The ability of the VLTI and the AMBER instrument to take spectra while probing objects at milli-arcsecond resolution has allowed astronomers to map the gas. Astronomers studied the inner gaseous environments of six young stars belonging to the family of Herbig Ae/Be objects. These objects have masses a few times that of our Sun and are still forming, increasing in mass by swallowing material from the surrounding disc.

The team used these observations to show that gas emission processes can be used to trace the physical processes acting close to the star.

“The origin of gas emissions from these young stars has been under debate until now, because in most earlier investigations of the gas component, the spatial resolution was not high enough to study the distribution of the gas close to the star,” says co-leader Stefan Kraus from Bonn in Germany. “Astronomers had very different ideas about the physical processes that have been traced by the gas. By combining spectroscopy and interferometry, the VLTI has given us the opportunity to distinguish between the physical mechanisms responsible for the observed gas emission.”

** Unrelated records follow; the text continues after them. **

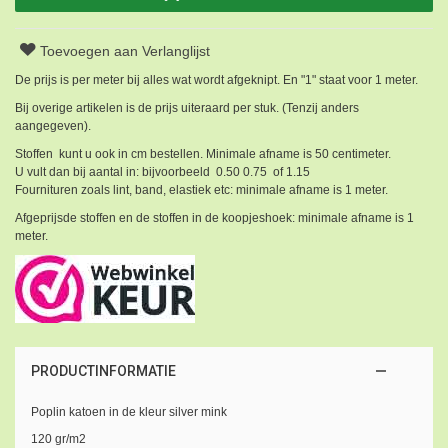
Toevoegen aan Verlanglijst
De prijs is per meter bij alles wat wordt afgeknipt. En "1" staat voor 1 meter.
Bij overige artikelen is de prijs uiteraard per stuk. (Tenzij anders
aangegeven).
Stoffen kunt u ook in cm bestellen. Minimale afname is 50 centimeter.
U vult dan bij aantal in: bijvoorbeeld 0.50 0.75 of 1.15
Fournituren zoals lint, band, elastiek etc: minimale afname is 1 meter.
Afgeprijsde stoffen en de stoffen in de koopjeshoek: minimale afname is 1
meter.
PRODUCTINFORMATIE
Poplin katoen in de kleur silver mink
120 gr/m2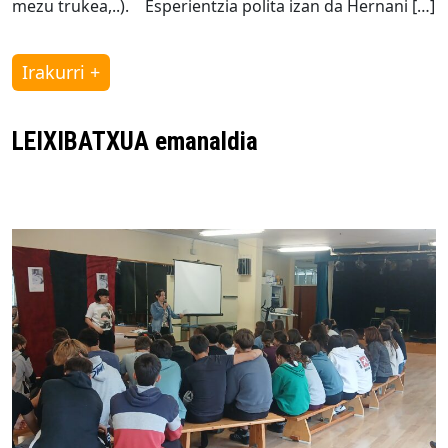
mezu trukea,..). Esperientzia polita izan da Hernani […]
Irakurri +
LEIXIBATXUA emanaldia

Astronomers have found evidence for matter falling into the star for two cases, and for mass outflow in four other stars, either in an extended stellar wind or in a disc wind.

It also seems that, for one of the stars, dust may be present closer to the star than had been generally expected. The dust is so close that the temperature should be high enough for it to evaporate, but since this is not observed, it must mean that gas shields the dust from the star's light.

These new observations demonstrate that it is now possible to study gas in the discs around young stars. This opens new perspectives for understanding this important phase in the life of a star.

“Future observations using VLTI spectro-interferometry will allow us to determine both the spatial distribution and motion of the gas, and might reveal whether the observed line emission is caused by a jet launched from the disc or by a stellar wind”, concludes Stefan Kraus.